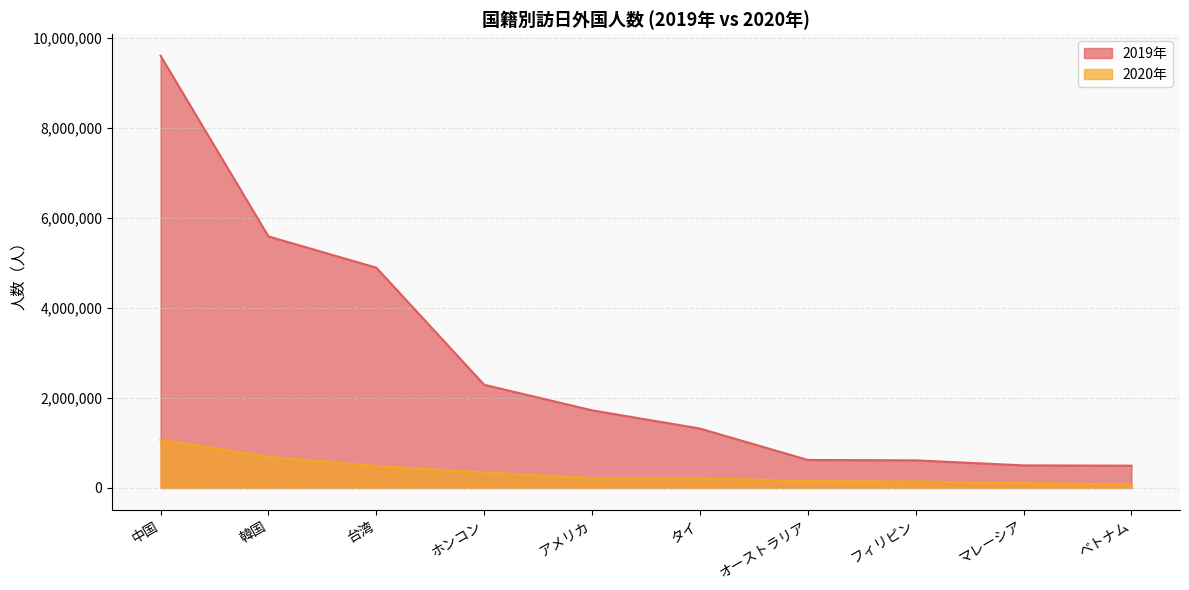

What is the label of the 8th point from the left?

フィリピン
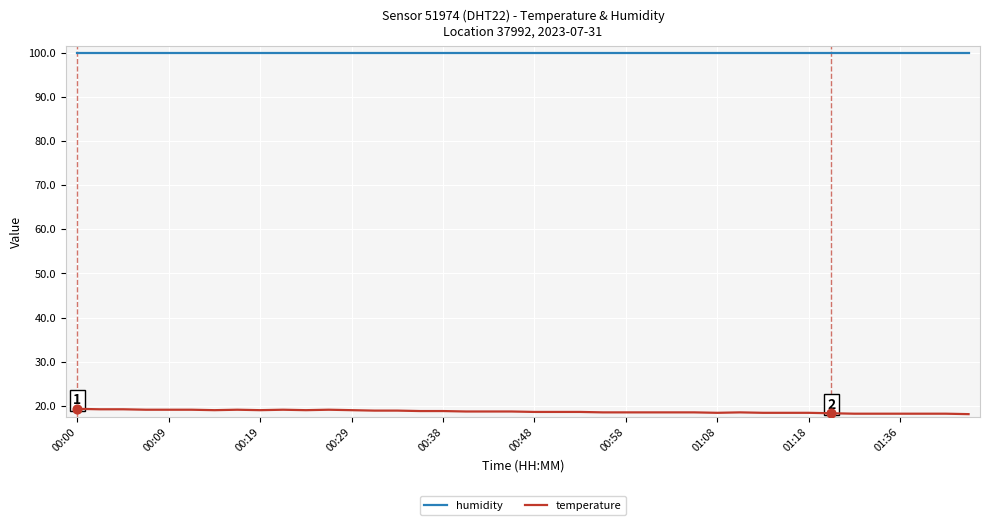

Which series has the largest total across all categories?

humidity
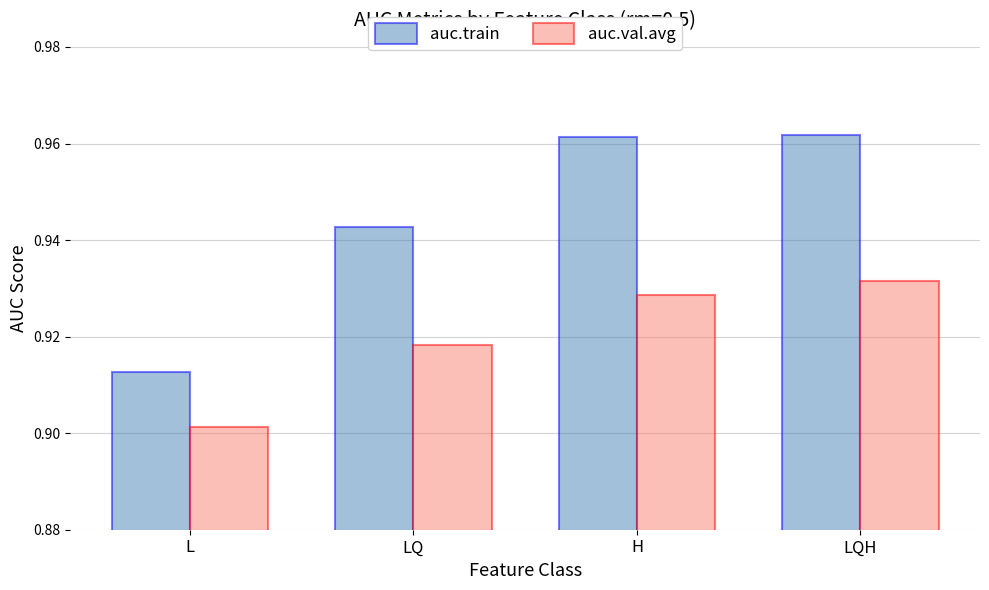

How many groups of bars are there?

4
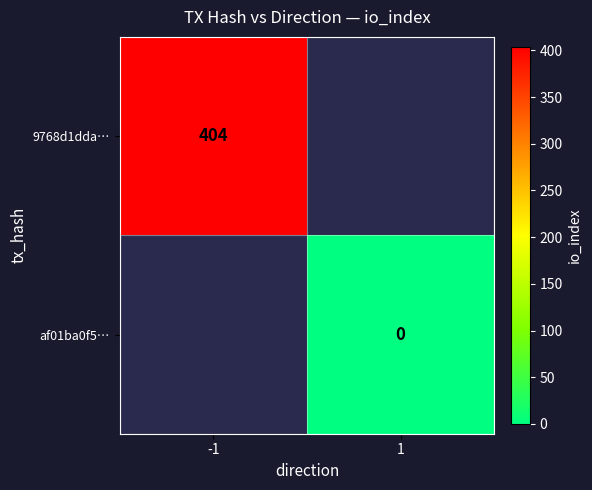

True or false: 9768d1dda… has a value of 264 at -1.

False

----

* [Task description] Copy all the records again, substituting "clusters" for "groups" and changing nothing else. Omit the pictures.

* [Solution to this problem]
What is the label of the 8th point from the left?

フィリピン

Which series has the largest total across all categories?

humidity

How many clusters of bars are there?

4

True or false: 9768d1dda… has a value of 264 at -1.

False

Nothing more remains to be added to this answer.